SOURCE PASSAGE

┄┄┄┄┄┄┄┄┄┄

Ionization Energy: Solving for n and Why I Was Wrong

[jjson775]

Homework Statement

A photon with energy 2.28 eV is barely capable of causing a photoelectric effect on a sodium plate. If the photon instead absorbed by a hydrogen atom, find a) the minimum n for a hydrogen atom that can be ionized by the photon and b) the speed of the released electron.

Relevant Equations

1. En = -13.606/n^2
2. U (r) = -Ke x(e^2/r)
3. rn =n^a0

I got the right answers but have 2 questions. My first attempt was to use Equation 2 and solve for r then use Equation 3 and solve for n. My reasoning was that the photon needed to overcome the potential energy of the atom to release the electron. This gave me n =3.44. Why was I wrong?

Then I reviewed the Bohr atom and saw that Ionization energy to completely release the photoelectron is given by Equation 1 and solved the problem. I got n = 2.44. Since n must be an integer, the correct n must be 3, right?

 

[etotheipi]

I got the right answers but have 2 questions. My first attempt was to use Equation 2 and solve for r then use Equation 3 and solve for n. My reasoning was that the photon needed to overcome the potential energy of the atom to release the electron. This gave me n =3.44. Why was I wrong?

┄┄┄┄┄┄┄┄┄┄

DATASET SECTION
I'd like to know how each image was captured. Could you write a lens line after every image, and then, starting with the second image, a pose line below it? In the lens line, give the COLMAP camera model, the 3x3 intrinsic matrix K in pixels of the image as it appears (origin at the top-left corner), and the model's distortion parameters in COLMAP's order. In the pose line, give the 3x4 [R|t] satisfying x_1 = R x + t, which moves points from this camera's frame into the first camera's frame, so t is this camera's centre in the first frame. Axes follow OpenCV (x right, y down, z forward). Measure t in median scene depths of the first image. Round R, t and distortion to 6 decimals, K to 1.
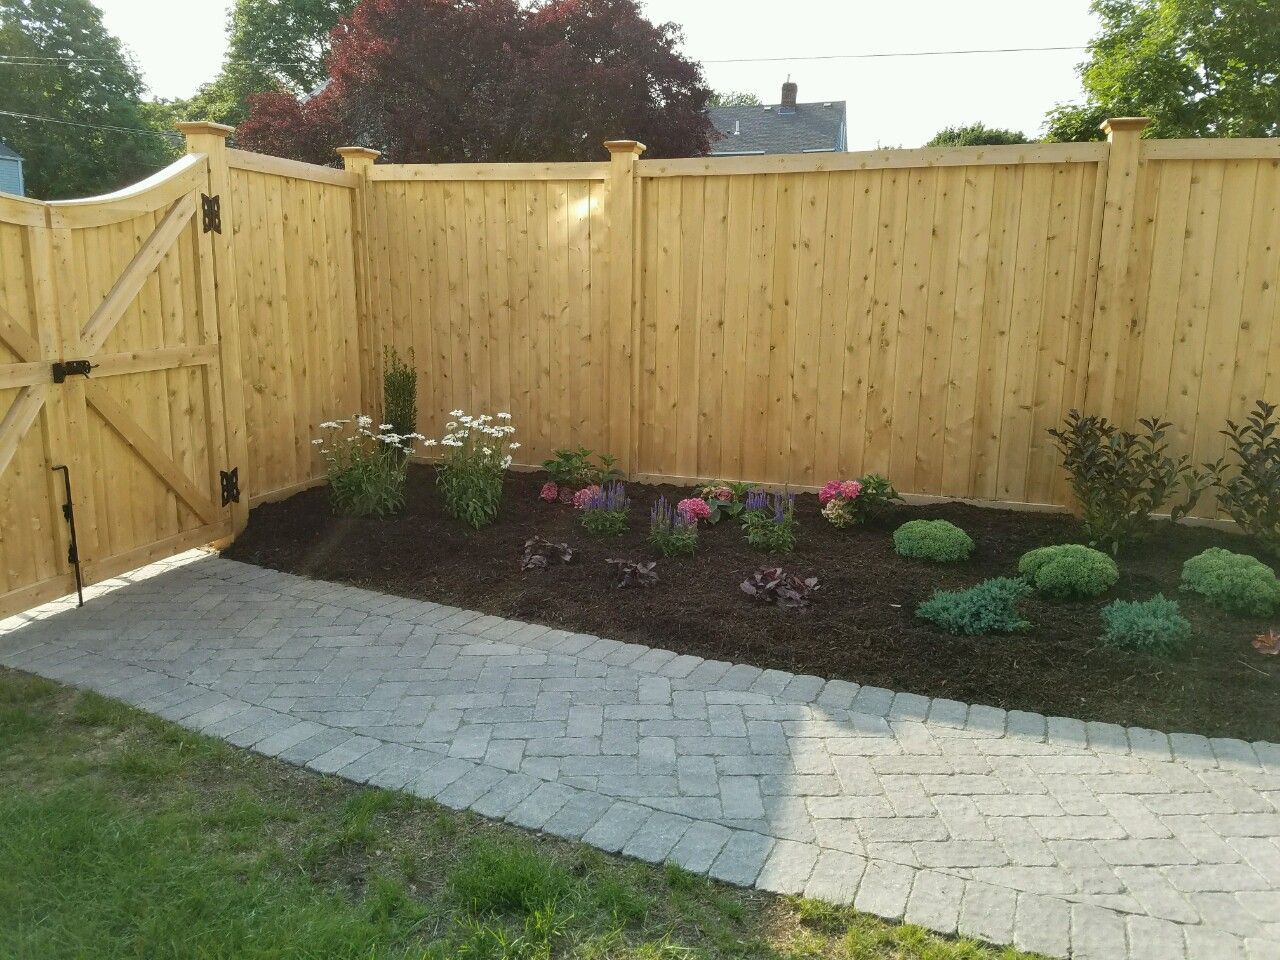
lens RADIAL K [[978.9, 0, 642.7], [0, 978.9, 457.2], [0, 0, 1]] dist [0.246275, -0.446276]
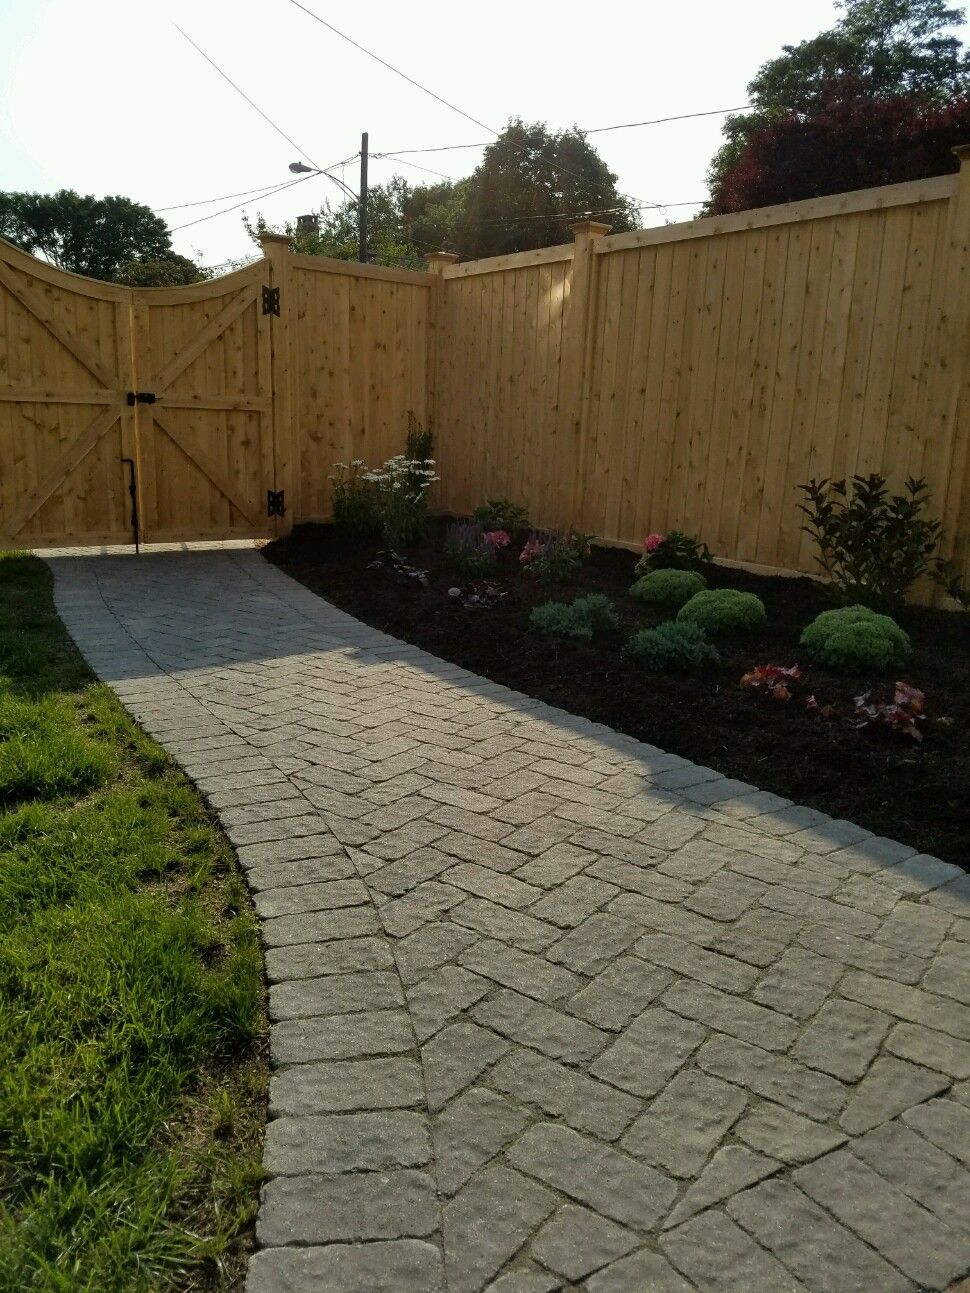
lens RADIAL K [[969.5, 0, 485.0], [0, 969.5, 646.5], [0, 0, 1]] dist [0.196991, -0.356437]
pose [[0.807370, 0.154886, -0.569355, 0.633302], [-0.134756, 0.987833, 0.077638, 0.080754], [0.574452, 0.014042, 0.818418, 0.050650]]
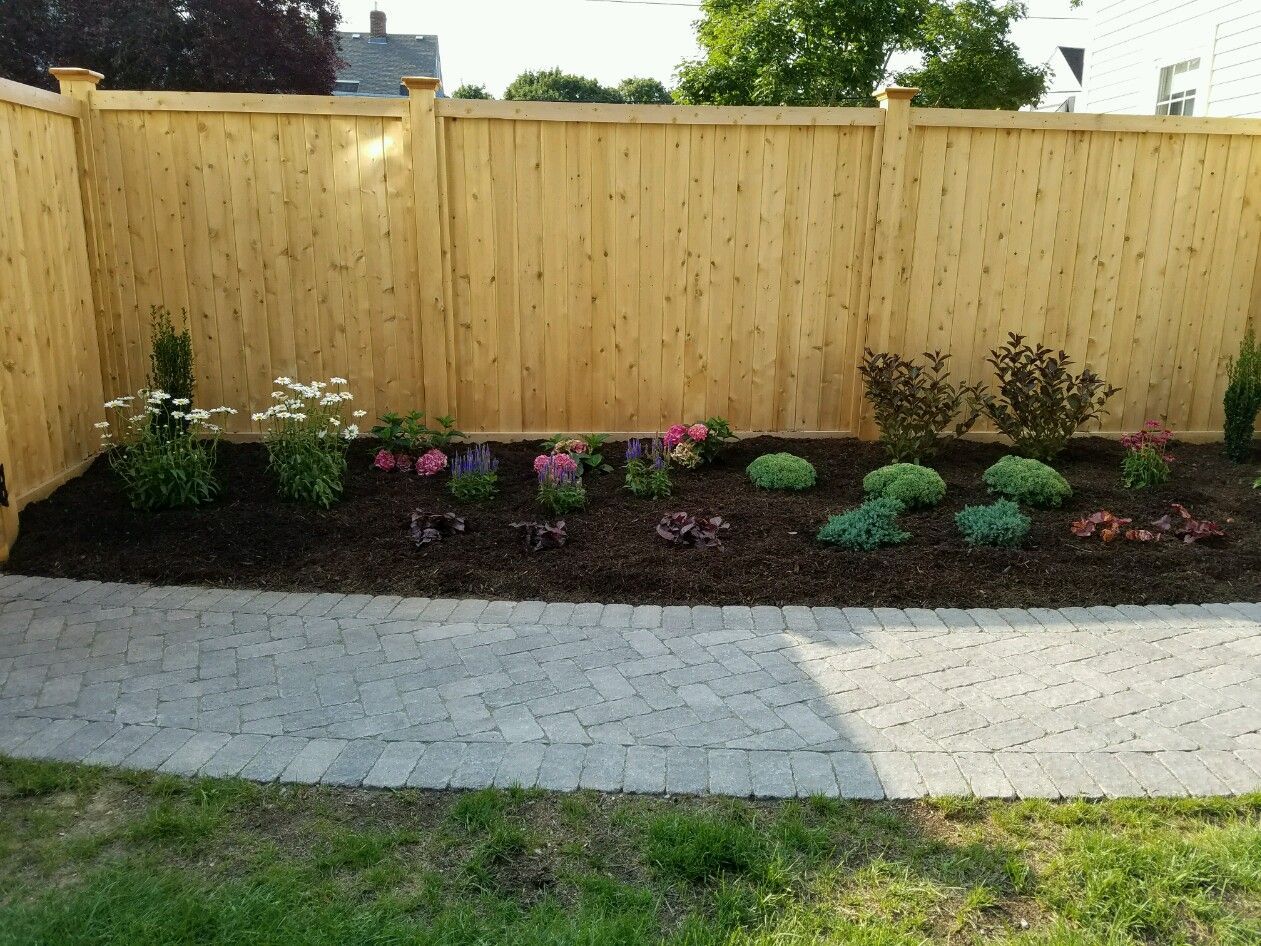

┄┄┄┄┄┄┄┄┄┄

REQUIRED WORK
Condense the paragraph in the ionization-energy thread that begins "Then I reviewed the Bohr atom" into a short bulleted list that keeps its main facts.

WRITTEN SOLUTION
- After reviewing the Bohr atom, the poster found that Equation 1 gives the ionization energy needed to completely release the photoelectron.
- Solving the problem with that equation gave n = 2.44.
- Because n must be an integer, the poster asks whether the correct n is 3.